Parameters vs. Statistics

  • Parameter: Data from a population.

  • Statistic: Data from a sample.


Sampling Methods

  1. Simple Random Sample (SRS) – Everyone has an equal chance.

  2. Stratified Sample – Divide into groups, sample some from each.

  3. Cluster Sample – Divide into groups, sample entire groups.

  4. Systematic Sample – Pick every nth person from a list.


Types of Studies

  • Anecdote – Personal story (unreliable).

  • Observational Study – No interference, only observes associations.

  • Controlled Experiment – Researcher assigns treatments (determines causality).


Good Experiment Features

  • Large sample size (at least 30).

  • Random assignment (reduces bias).

  • Blinding (hides treatment to prevent bias).

  • Placebo (fake treatment for comparison).


Two-Way Tables

  • Compare two variables (e.g., commuters vs. breakfast habits).

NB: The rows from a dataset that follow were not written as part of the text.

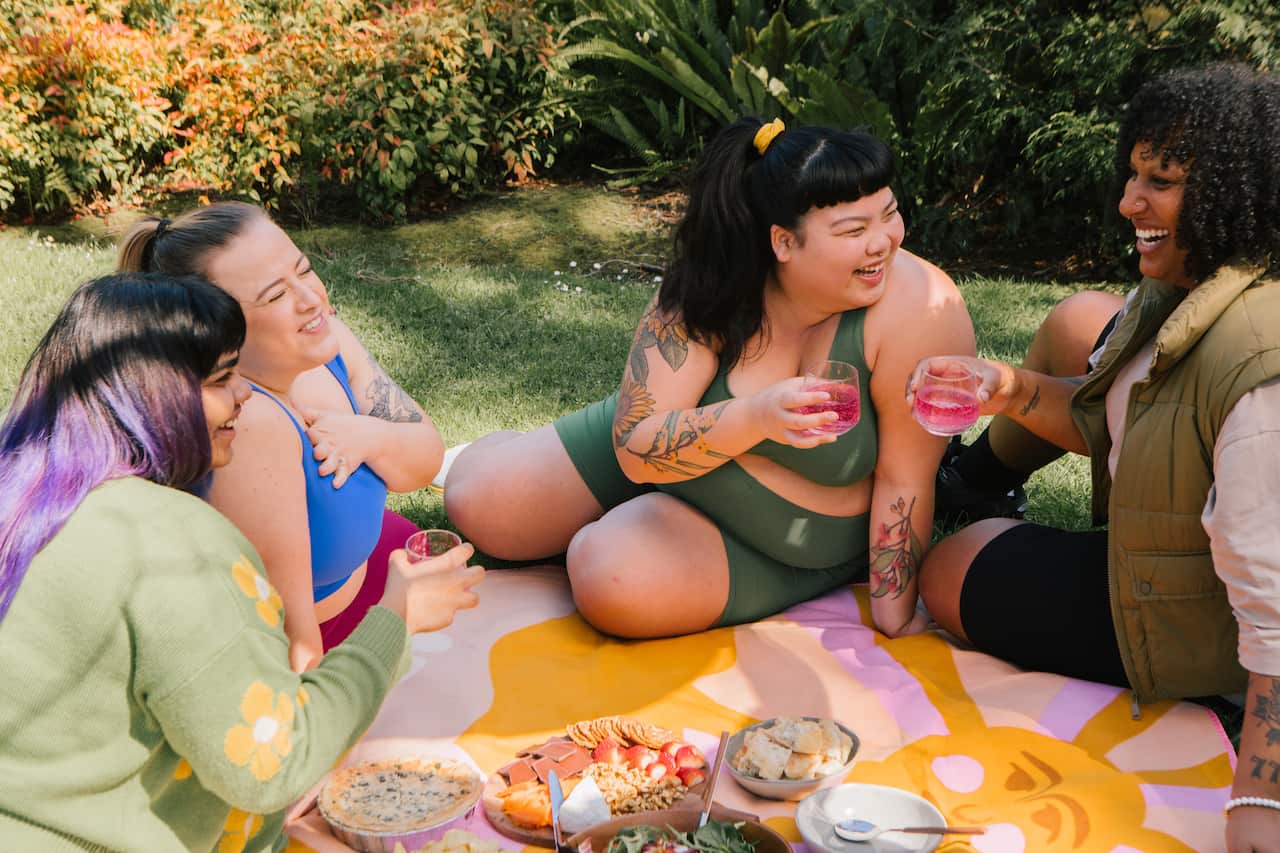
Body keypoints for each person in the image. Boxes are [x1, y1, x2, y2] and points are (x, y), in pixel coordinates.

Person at [907, 64, 1280, 852]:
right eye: (1134, 172)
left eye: (1162, 181)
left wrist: (1258, 790)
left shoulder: (1258, 366)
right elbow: (1132, 426)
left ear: (1232, 192)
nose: (1128, 201)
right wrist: (1003, 387)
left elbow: (1275, 600)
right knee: (1083, 325)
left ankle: (1214, 701)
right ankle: (978, 490)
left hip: (1202, 631)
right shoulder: (1185, 287)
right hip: (1167, 569)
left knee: (946, 571)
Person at [0, 273, 483, 852]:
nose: (245, 395)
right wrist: (395, 619)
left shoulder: (23, 498)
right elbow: (274, 763)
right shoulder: (173, 541)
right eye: (224, 378)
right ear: (161, 395)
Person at [445, 118, 975, 639]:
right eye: (854, 231)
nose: (883, 241)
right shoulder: (716, 277)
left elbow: (906, 479)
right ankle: (517, 463)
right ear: (783, 243)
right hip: (661, 445)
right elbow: (636, 445)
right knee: (479, 505)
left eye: (889, 215)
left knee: (609, 575)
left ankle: (628, 526)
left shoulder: (919, 309)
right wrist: (757, 417)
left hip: (778, 542)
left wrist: (895, 613)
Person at [118, 203, 447, 671]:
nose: (310, 298)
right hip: (330, 640)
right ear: (213, 326)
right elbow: (290, 648)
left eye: (304, 270)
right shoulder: (247, 423)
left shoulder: (327, 342)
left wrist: (367, 435)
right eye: (274, 296)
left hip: (374, 568)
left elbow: (426, 457)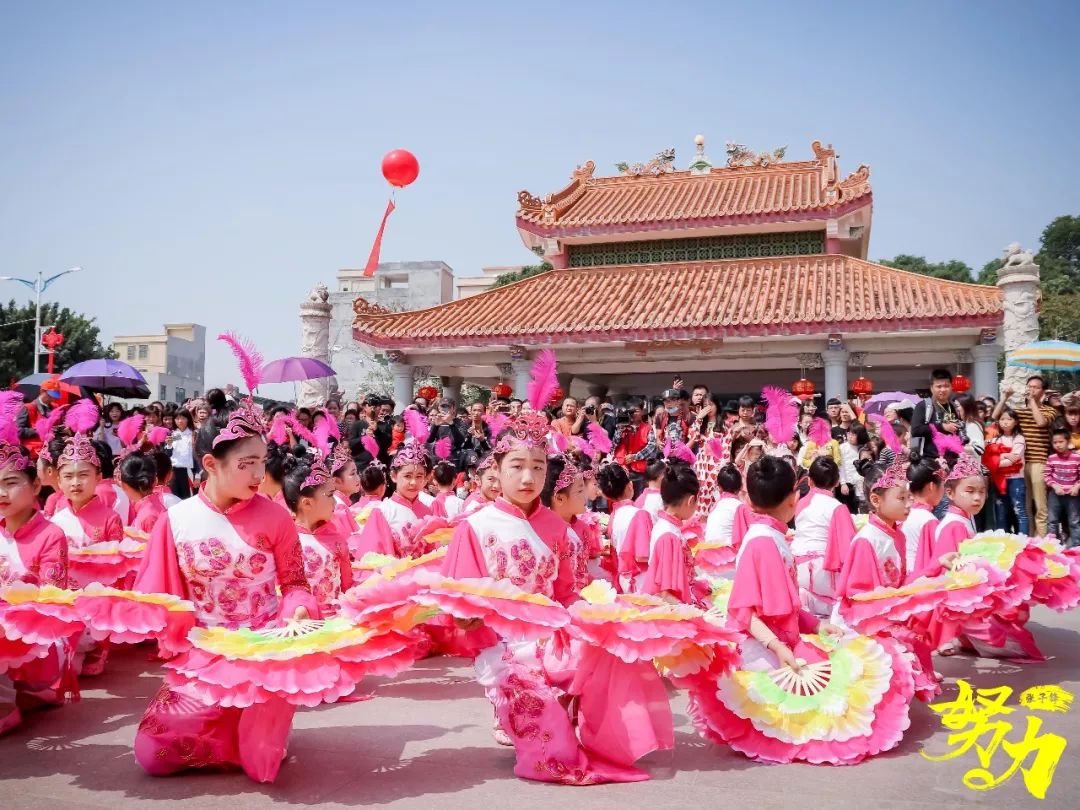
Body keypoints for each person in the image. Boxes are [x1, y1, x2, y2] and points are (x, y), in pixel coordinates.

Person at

  • Percentage calculations: part/total × 100%.


Graphs for Numerical Data

  • Dotplot – Each data point is a dot.

  • Histogram – Data grouped into intervals (bars).

  • Stemplot – Breaks data into stems & leaves.

Describe Distributions

  • Shape: Symmetric or skewed?

  • Center: Middle value (mean or median).

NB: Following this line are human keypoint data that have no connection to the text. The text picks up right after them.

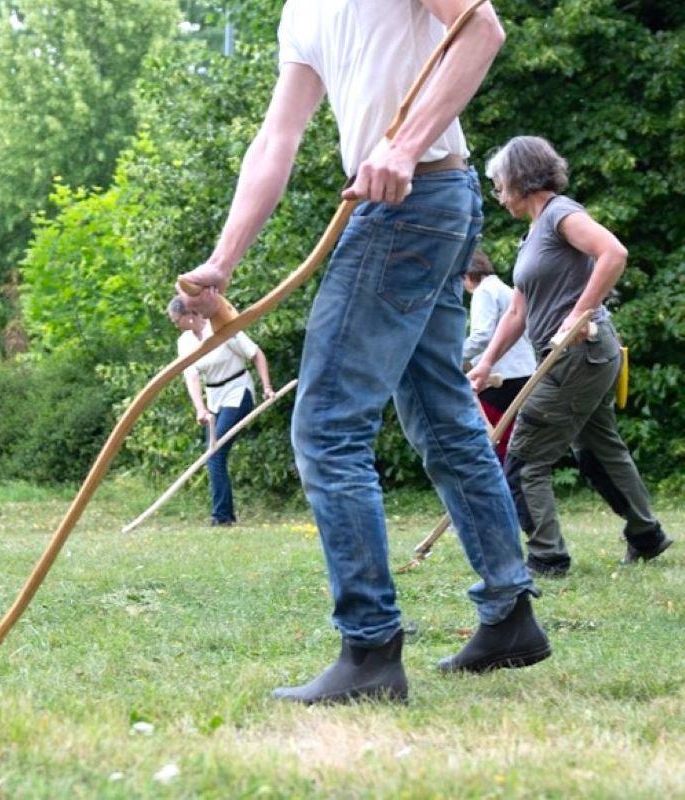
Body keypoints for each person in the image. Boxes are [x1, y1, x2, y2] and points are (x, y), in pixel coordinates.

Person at [177, 0, 549, 704]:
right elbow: (275, 140)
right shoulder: (300, 13)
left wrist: (404, 146)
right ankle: (509, 613)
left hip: (414, 202)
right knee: (442, 413)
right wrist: (222, 262)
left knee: (326, 427)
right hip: (429, 206)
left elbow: (483, 28)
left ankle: (372, 651)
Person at [468, 135, 673, 577]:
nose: (498, 192)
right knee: (598, 449)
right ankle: (647, 535)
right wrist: (485, 364)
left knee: (523, 460)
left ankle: (547, 557)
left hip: (580, 352)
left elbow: (613, 252)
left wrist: (579, 311)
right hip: (572, 359)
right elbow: (519, 312)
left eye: (500, 183)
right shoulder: (533, 234)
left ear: (521, 178)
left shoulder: (561, 213)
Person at [168, 295, 275, 526]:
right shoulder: (185, 342)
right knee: (213, 456)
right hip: (214, 398)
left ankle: (222, 517)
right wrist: (200, 409)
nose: (174, 323)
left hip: (238, 392)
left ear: (189, 315)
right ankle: (224, 515)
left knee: (215, 455)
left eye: (176, 318)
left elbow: (256, 354)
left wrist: (267, 387)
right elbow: (192, 377)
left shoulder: (222, 328)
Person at [462, 249, 536, 460]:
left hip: (501, 378)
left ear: (466, 275)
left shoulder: (483, 291)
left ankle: (502, 489)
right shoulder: (505, 289)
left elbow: (481, 337)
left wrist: (450, 356)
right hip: (523, 373)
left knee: (492, 443)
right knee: (512, 443)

  • Spread: How spread out the data is.


Graphs for Categorical Data

  • Bar Graph – Separate bars for each category.

  • Pie Chart – Shows percentage of each category.


Measures of Center (Averages)

  • Mean (x̄) = sum of data ÷ number of values.

  • Median = Middle value (after sorting).

  • Mode = Most frequent value.


Measures of Dispersion (Spread of Data)

  • Range = Highest value - Lowest value.

  • Standard Deviation (σ or s) = Average difference from the mean.


Empirical Rule (68-95-99.7 Rule)

  • For symmetric (normal) distributions:

    • 68% of data within 1 standard deviation.

    • 95% of data within 2 standard deviations.

    • 99.7% of data within 3 standard deviations.